Repeat each record below exactly, omitting whatever pictures appear in it.

GIVEN INFORMATION:
*****

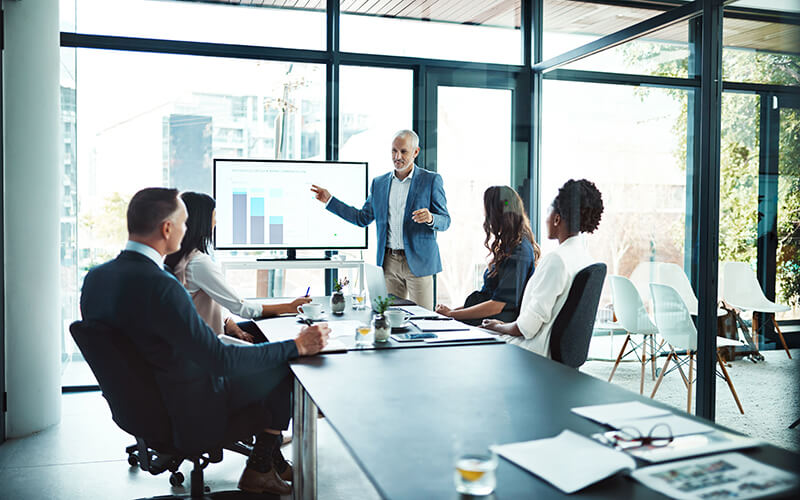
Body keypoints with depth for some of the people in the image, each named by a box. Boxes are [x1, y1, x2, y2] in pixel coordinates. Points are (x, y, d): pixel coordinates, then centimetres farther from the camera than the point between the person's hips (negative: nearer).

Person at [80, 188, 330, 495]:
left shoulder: (95, 277, -4)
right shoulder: (160, 286, -31)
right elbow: (220, 360, -29)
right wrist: (298, 346, -21)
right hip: (188, 418, -9)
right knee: (285, 371, 4)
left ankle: (272, 457, 30)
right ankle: (260, 468, 21)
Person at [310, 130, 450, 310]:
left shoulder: (431, 180, -1)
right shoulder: (379, 183, 11)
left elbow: (445, 221, -2)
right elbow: (363, 218, 16)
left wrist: (430, 218, -25)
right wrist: (329, 200, 12)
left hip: (418, 261, -4)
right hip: (389, 261, 4)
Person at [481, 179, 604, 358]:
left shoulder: (555, 259, -22)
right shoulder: (588, 259, 7)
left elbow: (530, 324, -21)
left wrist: (499, 327, -2)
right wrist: (506, 325, 15)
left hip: (543, 350, -9)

*****

TASK OUTPUT:
Body keypoints with depth for some of the people in the image, each named by a box. Boxes are [x1, y1, x2, y2] in pixel coordinates. Points are (x, y, d): pixel coordinates, then centimetres farther from the camera than the point between the person's hips (negative: nearer).

Person at [80, 188, 330, 495]:
left shoulder: (95, 277, -4)
right shoulder: (160, 286, -31)
right elbow: (220, 360, -29)
right wrist: (298, 346, -21)
right hip: (188, 418, -9)
right knee: (285, 371, 4)
left ankle: (272, 457, 30)
right ankle: (260, 468, 21)
Person at [310, 130, 450, 310]:
left shoulder: (431, 180, -1)
right shoulder: (379, 183, 11)
left elbow: (445, 221, -2)
right elbow: (363, 218, 16)
left wrist: (430, 218, -25)
right wrist: (329, 200, 12)
left hip: (418, 261, -4)
right hip: (389, 261, 4)
Person at [481, 179, 604, 358]:
left shoulder: (555, 259, -22)
right shoulder: (588, 259, 7)
left elbow: (530, 324, -21)
left wrist: (499, 327, -2)
right wrist: (506, 325, 15)
left hip: (543, 350, -9)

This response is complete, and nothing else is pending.